Borrowing liberally from various versions of Poltergeist and The Amityville Horror, the experience of the Wallers isn’t that far removed from that experienced by the Freelings and Lutzs and a good point could be made that the entire plot of Night Swim is just the memorable swimming pool sequence from Tobe Hooper’s legendary haunted house flick merely stretched out to feature length.

This wouldn’t be much of a problem if Night Swim could have been a little more varied with its scarier scenes, but while McGuire manages to find some fantastically creepy angles to shoot swimmers with (looking up from the bottom of a pool with the walls on either side just feels so fantastically wrong), as each member of the family get their own little submerged scare, things get noticably samey. I’m reminded of a YouTube comedy sketch where a pool party is disrupted by a shark, but all the frat boys can’t resist from getting back in the pool and partying even though they’re getting eaten and this movie feels a little similar. It’s not like the evil spirit looming up behind them or whispering spectral shit in their ear is in their house and it’s a little tough to be scared by an entity whose evil whims could be easily disrupted by a rainy day or even by simple laziness as all you have to do is simply don’t go in.

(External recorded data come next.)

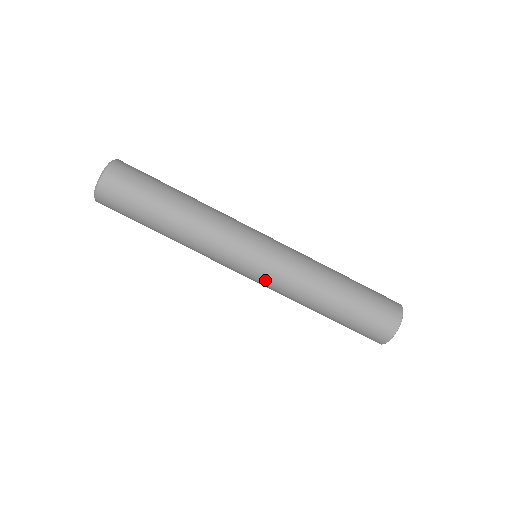
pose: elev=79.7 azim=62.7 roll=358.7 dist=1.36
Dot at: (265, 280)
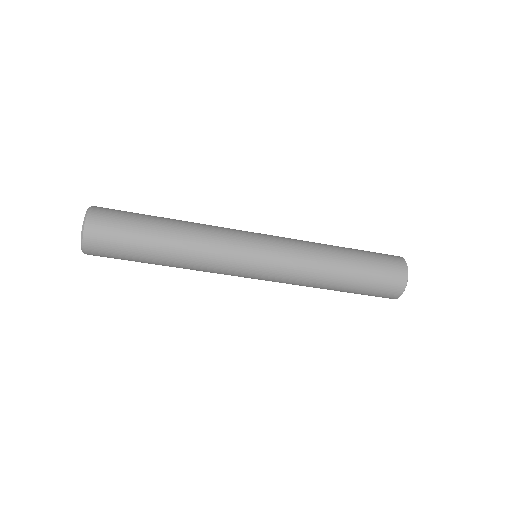
Dot at: occluded
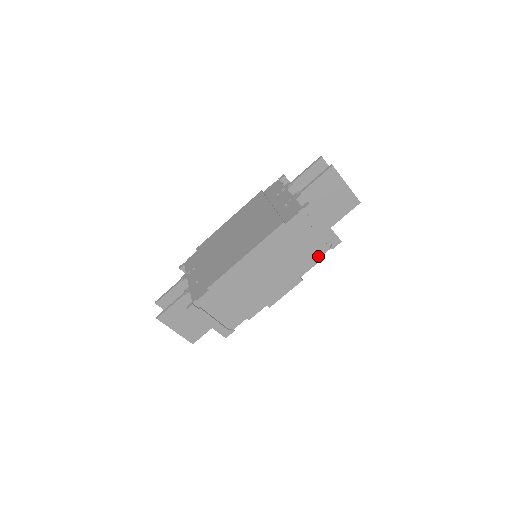
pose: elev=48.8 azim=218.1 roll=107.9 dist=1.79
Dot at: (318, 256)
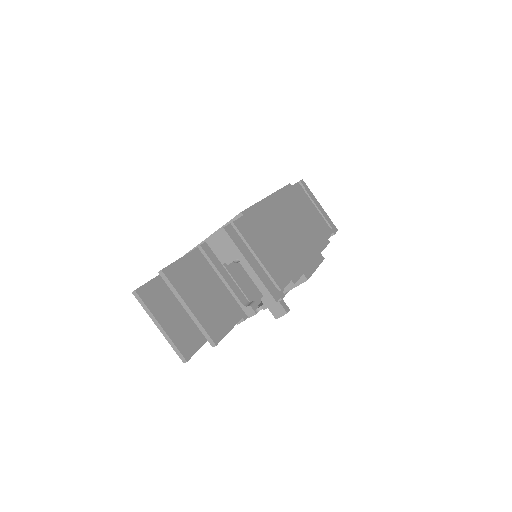
Dot at: (327, 235)
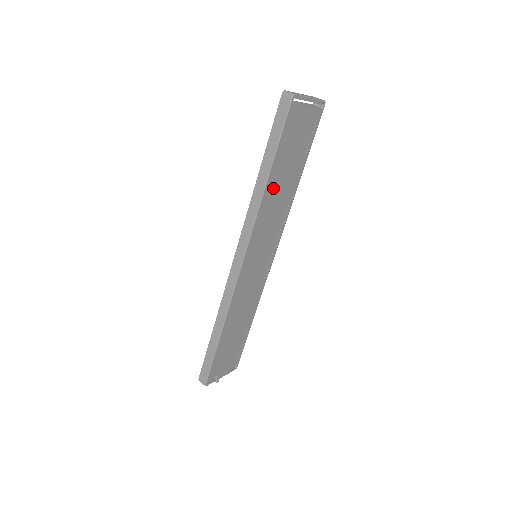
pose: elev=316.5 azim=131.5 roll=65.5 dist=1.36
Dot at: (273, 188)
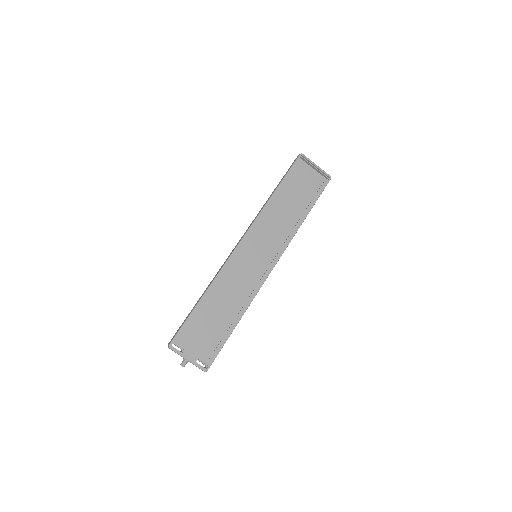
Dot at: (278, 204)
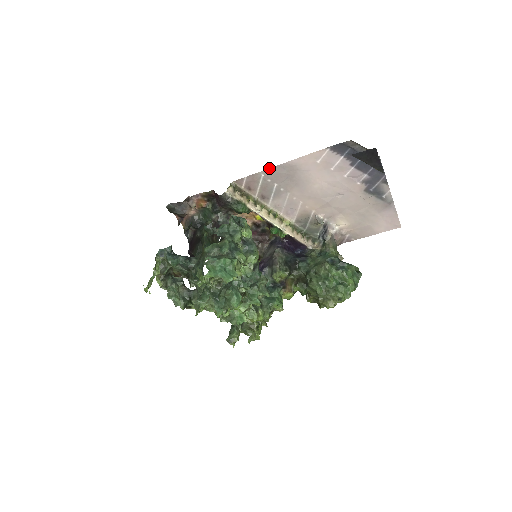
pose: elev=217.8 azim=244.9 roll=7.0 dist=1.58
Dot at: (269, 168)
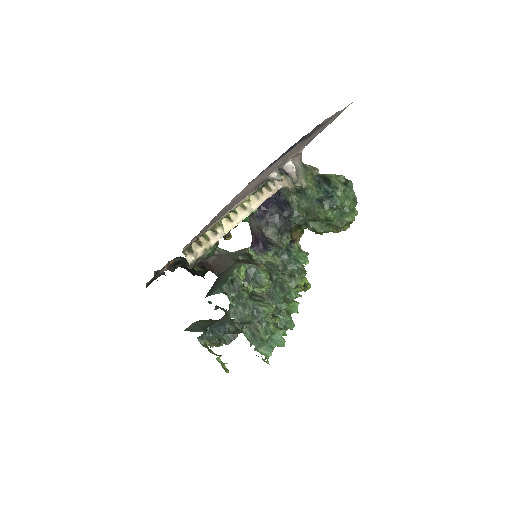
Dot at: (205, 226)
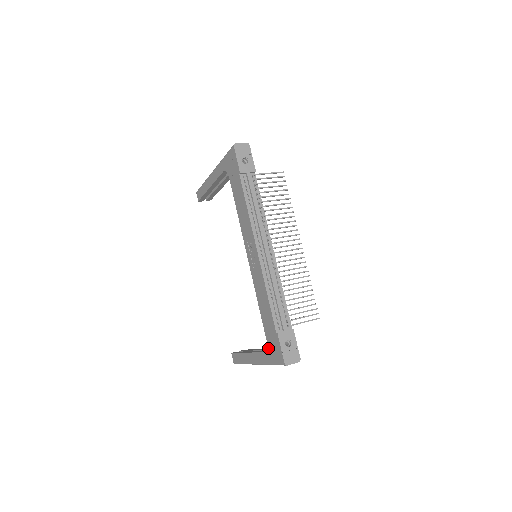
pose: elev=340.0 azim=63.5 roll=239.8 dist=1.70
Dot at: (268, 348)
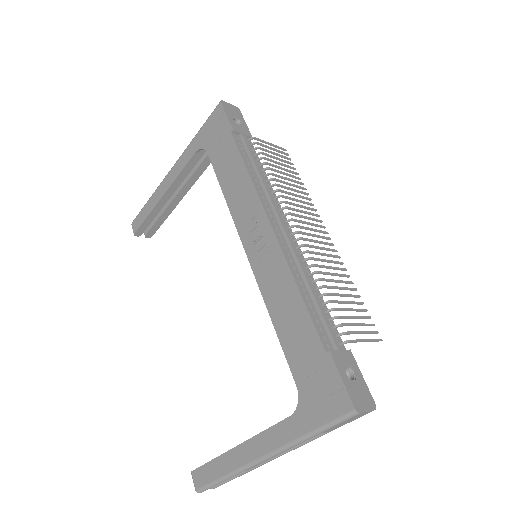
Dot at: (302, 400)
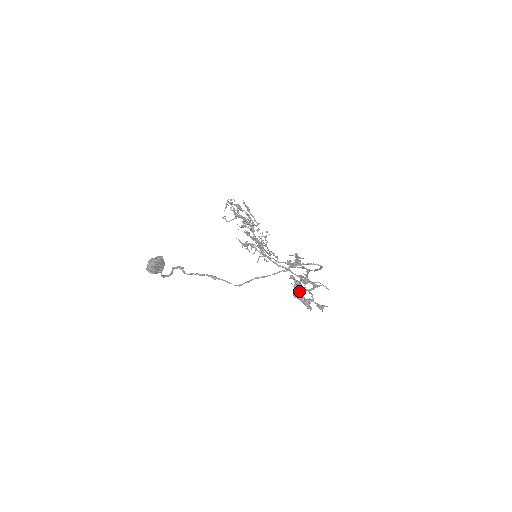
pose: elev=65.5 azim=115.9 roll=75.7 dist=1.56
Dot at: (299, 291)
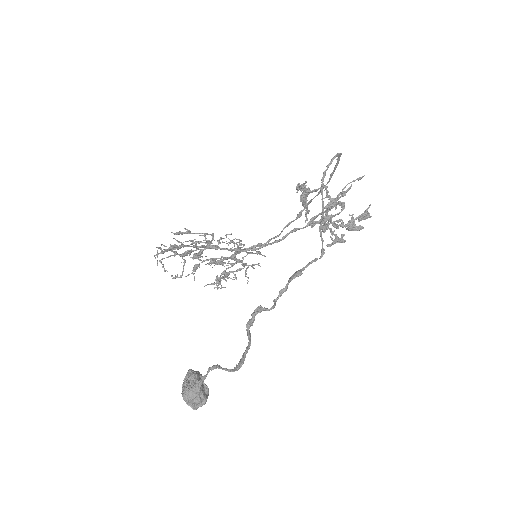
Dot at: (335, 224)
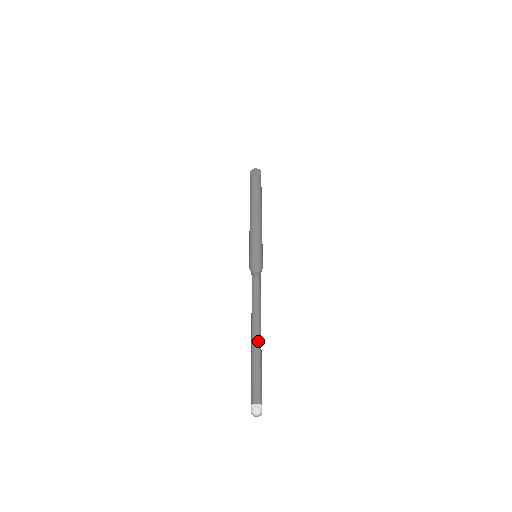
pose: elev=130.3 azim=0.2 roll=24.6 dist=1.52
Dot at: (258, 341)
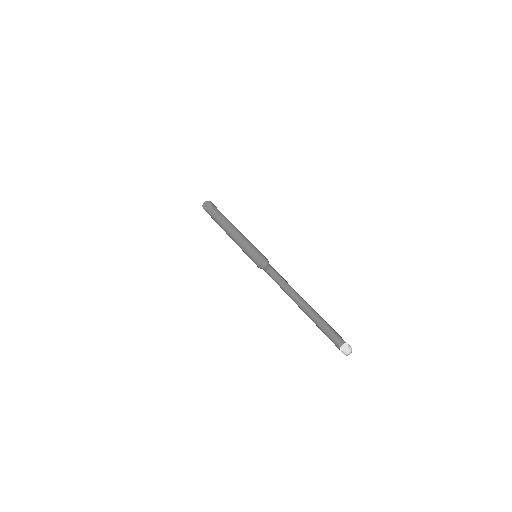
Dot at: (308, 307)
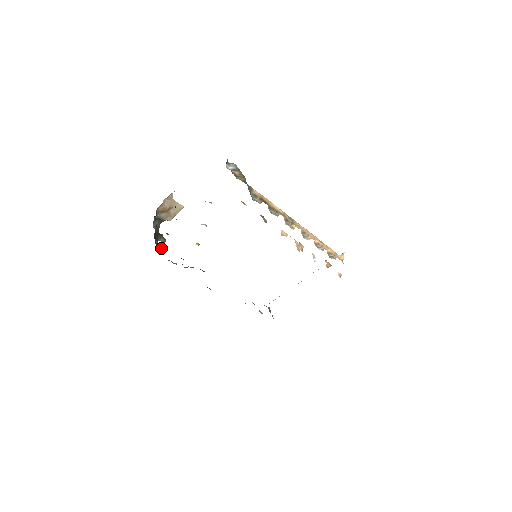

Matters finally manage to switch things up after Wyatt Russell’s lead gets mind controled and goes off the deep end – so to speak, but up until then the movie goes through no less than five or six iterations of the exact same scenario of someome entering the pool and having some variation of a similar, drawn out scare sequence occur. While the performances by the likes of Russell and Kerry Condon are generally strong, the overall result proves to be the difference of doing repetitive laps in a plain, generic pool and having the time of your life at a hold-no-barred water park with flumes and rubber rings and shit and sadly Night Swim is more of the former. Despite often falling into the trap of over using its gimmick at the drop of the hat Night Swim isn’t a poorly constructed movie – it’s deeply unoriginal one that only truly comes to life when the plot takes weird swings with a much-needed detour into the spring’s past that involves much revelations and sinister murky liquid seeping from orrifices.

Still, despite the fact that Night Swim doggy paddles past the finishing line, it’s only the first entry out of the gate of this horror team-up for the ages – it’s just if James Wan and Jason Blum wants to take advantage of merging their respective visions, they’re going to have to produce something far more buoyant than this.